Identifying the Clinical Need for Progesterone Supplementation
A deficiency in progesterone can manifest as Luteal Phase Defect (LPD). This occurs when inadequate progesterone production or poor uterine lining response leads to a luteal phase shorter than the typical 12 to 14 days. An insufficient luteal phase prevents the uterine lining from developing enough to support a viable pregnancy, potentially contributing to infertility or early pregnancy loss.
While LPD is often diagnosed based on a short luteal phase, the role of low progesterone levels in causing infertility remains debated in reproductive medicine. To confirm low levels before supplementation, a healthcare provider may order a blood test to measure serum progesterone, typically performed seven days past ovulation. However, because progesterone levels fluctuate significantly throughout the day, a single blood test may not provide a complete picture of the hormone’s availability.
Optimal Timing and Application of Progesterone Cream
The timing of progesterone cream application is crucial and must only occur after ovulation has been confirmed. Starting progesterone before the egg is released can inhibit or suppress ovulation. Users are generally advised to begin applying the cream two to three days following ovulation confirmation, often correlating to cycle day 14 to 16 in a typical 28-day cycle.
The cream is used daily throughout the luteal phase, the time between ovulation and the start of the next menstrual period. If a pregnancy test is negative around the expected period, application is usually stopped, allowing the drop in progesterone to trigger menstruation. If conception is successful, a healthcare provider may advise continuing the cream into the first trimester until the placenta takes over progesterone production, typically around weeks 8 to 12.
For application, the cream is rubbed into soft skin areas rich in capillaries. These areas include the inner thighs, forearms, chest, or neck. It is recommended to rotate the application site daily to prevent receptor saturation and ensure consistent absorption. Over-the-counter products usually suggest an application of 10 to 40 milligrams of progesterone once or twice daily.
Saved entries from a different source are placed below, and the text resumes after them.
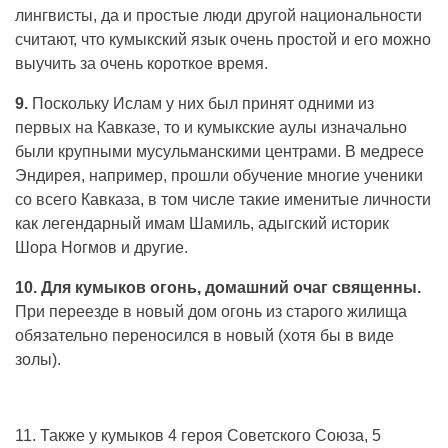
лингвисты, да и простые люди другой национальности
считают, что кумыкский язык очень простой и его можно
выучить за очень короткое время.
9.
Поскольку Ислам у них был принят одними из
первых на Кавказе, то и кумыкские аулы изначально
были крупными мусульманскими центрами. В медресе
Эндирея, например, прошли обучение многие ученики
со всего Кавказа, в том числе такие именитые личности
как легендарный имам Шамиль, адыгский историк
Шора Ногмов и другие.
10. Для кумыков огонь, домашний очаг священны.
При переезде в новый дом огонь из старого жилища
обязательно переносился в новый (хотя бы в виде
золы).
11. Также у кумыков 4 героя Советского Союза, 5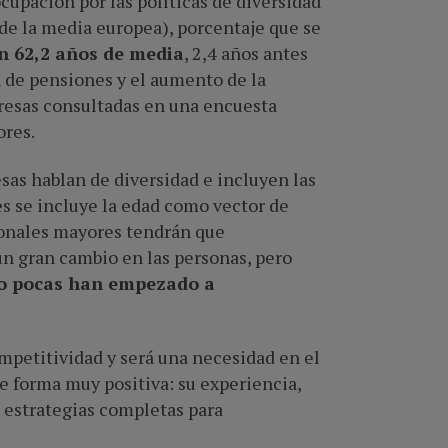
upación por las políticas de diversidad
de la media europea), porcentaje que se
n 62,2 años de media
, 2,4 años antes
a de pensiones y el aumento de la
presas consultadas en una encuesta
ores.
sas hablan de diversidad e incluyen las
s se incluye la edad como vector de
sionales mayores tendrán que
n gran cambio en las personas, pero
ro pocas han empezado a
mpetitividad y será una necesidad en el
 de forma muy positiva: su experiencia,
r estrategias completas para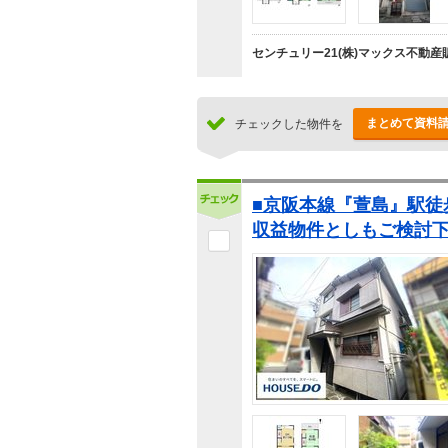
センチュリー21(株)マックス不動産
まとめて資料
チェックした物件を
■京阪本線『萱島』駅徒
収益物件としもご検討下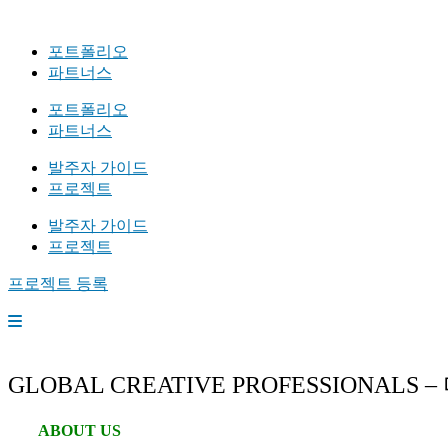
포트폴리오
파트너스
포트폴리오
파트너스
발주자 가이드
프로젝트
발주자 가이드
프로젝트
프로젝트 등록
GLOBAL CREATIVE PROFESSIONALS – 
ABOUT US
Efficacy and the Necessity of Medical Guidance
Over-the-counter (OTC) progesterone creams are not regulated by the Food and Drug Administration (FDA) for treating infertility or any other medical condition. Consequently, the purity, potency, and absorption rate of OTC formulations vary significantly between brands, and scientific evidence supporting their efficacy for fertility is largely anecdotal. Some studies have shown that certain OTC creams can result in systemic progesterone exposure comparable to FDA-approved oral capsules, though this research often focuses on postmenopausal women.
Prescription progesterone is available in forms such as vaginal suppositories, gels, or intramuscular injections. These products deliver a precise, known dose and are the standard of care for luteal phase support in medically assisted conception. Given the variable potency of OTC creams, consulting a healthcare provider, such as an OB/GYN or a reproductive endocrinologist, is recommended before starting supplementation. This guidance ensures a proper diagnosis, rules out underlying issues, and helps determine the safest treatment strategy for conception.